### [EXCERPT TO READ]
-----

PIECES OF HOME

The books I found at our local thrift shop the other day.  I was completely in awe that these were sitting on the shelf (among a hundred more) in a shop in our little town.  And the best part, they were all between $1.50 to $3 + 25% off.  Score!
The new books put my piles of books next to my bed over the edge.  It was becoming a bit unbearably messy, so I stole James bookshelf and moved it to my side of the bed.  It feels so good to have all my books (well, the ones I'm currently into, there is a whole other bookshelf in the other room) in my little bedroom corner, since that is where most of my reading happens.  I was having a good laugh with my friend last night at dinner about the fact that just a few years ago, I thought I didn't like to read.  My whole life, I thought books were for the birds.  Until I realized, I was a bird.  Hello, I love them!  I just don't like novels.  Call me crazy, but I'd rather get into my own head then someone elses.  Im probably missing out on alot, and one day Im sure this will change...

-----

### [GIVEN EXERCISE]
Return the thrift-shop books post word for word, from its title through its final sentence. The lines that come next have nothing to do with the thrift-shop books post.

### [ENTRIES PROVIDED]
-----

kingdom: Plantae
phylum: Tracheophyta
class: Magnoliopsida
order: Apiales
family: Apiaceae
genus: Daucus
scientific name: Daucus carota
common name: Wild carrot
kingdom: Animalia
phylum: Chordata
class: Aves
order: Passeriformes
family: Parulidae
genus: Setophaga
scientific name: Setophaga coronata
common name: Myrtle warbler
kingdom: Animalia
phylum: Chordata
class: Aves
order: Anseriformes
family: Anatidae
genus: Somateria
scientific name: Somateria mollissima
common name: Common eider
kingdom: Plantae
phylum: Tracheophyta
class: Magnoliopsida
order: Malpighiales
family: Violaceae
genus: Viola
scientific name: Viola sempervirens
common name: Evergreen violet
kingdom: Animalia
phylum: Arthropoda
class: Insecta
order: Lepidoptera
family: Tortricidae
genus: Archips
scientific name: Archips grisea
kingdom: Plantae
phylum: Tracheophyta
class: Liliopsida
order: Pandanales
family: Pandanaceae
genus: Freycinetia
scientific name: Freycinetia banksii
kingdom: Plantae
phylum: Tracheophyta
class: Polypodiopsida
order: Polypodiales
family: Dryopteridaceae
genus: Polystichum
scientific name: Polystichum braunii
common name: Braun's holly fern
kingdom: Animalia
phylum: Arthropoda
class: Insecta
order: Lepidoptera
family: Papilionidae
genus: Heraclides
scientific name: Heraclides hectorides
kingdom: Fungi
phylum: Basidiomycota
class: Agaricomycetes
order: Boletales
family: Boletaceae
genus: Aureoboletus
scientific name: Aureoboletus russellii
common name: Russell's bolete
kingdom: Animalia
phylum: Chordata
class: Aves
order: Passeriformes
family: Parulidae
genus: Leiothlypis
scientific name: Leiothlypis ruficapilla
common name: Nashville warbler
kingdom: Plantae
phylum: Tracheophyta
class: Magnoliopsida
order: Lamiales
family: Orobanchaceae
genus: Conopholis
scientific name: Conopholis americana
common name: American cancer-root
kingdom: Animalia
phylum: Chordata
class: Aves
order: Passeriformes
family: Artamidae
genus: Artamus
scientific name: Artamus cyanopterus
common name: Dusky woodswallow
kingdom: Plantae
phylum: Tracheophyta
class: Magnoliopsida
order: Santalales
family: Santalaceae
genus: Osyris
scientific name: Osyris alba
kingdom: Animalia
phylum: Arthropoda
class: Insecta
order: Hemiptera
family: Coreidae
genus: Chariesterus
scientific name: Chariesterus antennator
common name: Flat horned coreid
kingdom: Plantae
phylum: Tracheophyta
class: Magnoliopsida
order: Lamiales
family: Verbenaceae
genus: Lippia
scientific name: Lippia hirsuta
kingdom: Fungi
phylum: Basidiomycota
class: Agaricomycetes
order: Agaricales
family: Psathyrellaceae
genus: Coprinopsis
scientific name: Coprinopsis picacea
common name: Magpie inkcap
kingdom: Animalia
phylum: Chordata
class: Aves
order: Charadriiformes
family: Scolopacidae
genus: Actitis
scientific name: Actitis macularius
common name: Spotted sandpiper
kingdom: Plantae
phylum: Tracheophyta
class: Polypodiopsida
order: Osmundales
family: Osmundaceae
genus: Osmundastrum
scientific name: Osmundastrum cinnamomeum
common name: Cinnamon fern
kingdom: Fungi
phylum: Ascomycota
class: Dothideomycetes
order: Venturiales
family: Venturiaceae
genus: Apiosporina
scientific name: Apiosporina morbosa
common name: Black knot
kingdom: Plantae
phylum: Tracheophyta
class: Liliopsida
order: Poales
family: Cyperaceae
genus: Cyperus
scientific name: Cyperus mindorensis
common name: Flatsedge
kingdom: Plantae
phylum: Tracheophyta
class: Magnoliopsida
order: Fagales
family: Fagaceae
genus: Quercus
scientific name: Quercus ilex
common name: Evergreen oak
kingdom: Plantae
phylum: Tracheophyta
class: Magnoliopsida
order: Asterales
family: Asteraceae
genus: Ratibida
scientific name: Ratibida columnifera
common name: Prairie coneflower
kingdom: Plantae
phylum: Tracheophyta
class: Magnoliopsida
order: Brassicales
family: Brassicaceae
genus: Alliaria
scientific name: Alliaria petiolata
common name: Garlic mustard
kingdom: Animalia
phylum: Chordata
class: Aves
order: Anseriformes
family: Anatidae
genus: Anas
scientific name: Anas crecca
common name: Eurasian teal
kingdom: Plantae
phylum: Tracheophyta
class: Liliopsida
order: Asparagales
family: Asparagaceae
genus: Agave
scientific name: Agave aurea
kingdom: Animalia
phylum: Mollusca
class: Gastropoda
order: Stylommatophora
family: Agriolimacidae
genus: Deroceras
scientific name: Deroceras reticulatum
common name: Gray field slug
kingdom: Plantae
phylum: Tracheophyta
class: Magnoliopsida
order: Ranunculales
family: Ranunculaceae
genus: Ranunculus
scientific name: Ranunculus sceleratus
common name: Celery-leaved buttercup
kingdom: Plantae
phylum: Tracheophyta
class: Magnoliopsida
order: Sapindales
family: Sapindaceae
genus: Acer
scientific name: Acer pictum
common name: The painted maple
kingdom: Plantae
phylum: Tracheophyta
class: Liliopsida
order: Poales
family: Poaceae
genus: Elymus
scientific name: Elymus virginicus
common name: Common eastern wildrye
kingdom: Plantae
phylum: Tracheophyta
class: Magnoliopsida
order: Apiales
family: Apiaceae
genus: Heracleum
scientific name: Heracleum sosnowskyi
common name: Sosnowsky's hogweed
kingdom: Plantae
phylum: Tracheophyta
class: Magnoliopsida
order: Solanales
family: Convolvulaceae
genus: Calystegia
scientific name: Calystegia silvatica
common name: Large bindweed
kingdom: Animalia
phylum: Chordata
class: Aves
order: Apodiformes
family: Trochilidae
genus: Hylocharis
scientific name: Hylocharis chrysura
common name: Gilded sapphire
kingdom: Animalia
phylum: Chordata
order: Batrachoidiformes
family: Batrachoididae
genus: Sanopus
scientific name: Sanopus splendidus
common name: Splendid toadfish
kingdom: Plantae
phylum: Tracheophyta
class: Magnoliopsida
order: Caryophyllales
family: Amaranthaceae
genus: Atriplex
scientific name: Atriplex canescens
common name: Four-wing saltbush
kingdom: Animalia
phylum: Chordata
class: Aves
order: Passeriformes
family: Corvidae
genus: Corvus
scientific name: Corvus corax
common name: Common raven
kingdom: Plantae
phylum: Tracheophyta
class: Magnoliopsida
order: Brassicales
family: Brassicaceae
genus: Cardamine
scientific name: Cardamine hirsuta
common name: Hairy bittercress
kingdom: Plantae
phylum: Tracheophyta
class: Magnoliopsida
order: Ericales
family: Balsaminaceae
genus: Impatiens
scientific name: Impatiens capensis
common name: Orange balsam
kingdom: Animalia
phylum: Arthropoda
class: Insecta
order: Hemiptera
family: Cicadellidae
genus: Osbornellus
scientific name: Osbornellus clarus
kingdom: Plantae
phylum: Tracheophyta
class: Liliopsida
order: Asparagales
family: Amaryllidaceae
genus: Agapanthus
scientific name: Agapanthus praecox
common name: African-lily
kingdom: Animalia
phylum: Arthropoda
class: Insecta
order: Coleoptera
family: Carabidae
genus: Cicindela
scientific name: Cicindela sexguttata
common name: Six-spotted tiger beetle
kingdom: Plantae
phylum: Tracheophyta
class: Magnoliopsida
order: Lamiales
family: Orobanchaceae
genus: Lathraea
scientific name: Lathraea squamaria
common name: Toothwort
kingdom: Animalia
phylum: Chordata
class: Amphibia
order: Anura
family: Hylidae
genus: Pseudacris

-----

### [SOLUTION FOR THIS TASK]
PIECES OF HOME

The books I found at our local thrift shop the other day.  I was completely in awe that these were sitting on the shelf (among a hundred more) in a shop in our little town.  And the best part, they were all between $1.50 to $3 + 25% off.  Score!
The new books put my piles of books next to my bed over the edge.  It was becoming a bit unbearably messy, so I stole James bookshelf and moved it to my side of the bed.  It feels so good to have all my books (well, the ones I'm currently into, there is a whole other bookshelf in the other room) in my little bedroom corner, since that is where most of my reading happens.  I was having a good laugh with my friend last night at dinner about the fact that just a few years ago, I thought I didn't like to read.  My whole life, I thought books were for the birds.  Until I realized, I was a bird.  Hello, I love them!  I just don't like novels.  Call me crazy, but I'd rather get into my own head then someone elses.  Im probably missing out on alot, and one day Im sure this will change...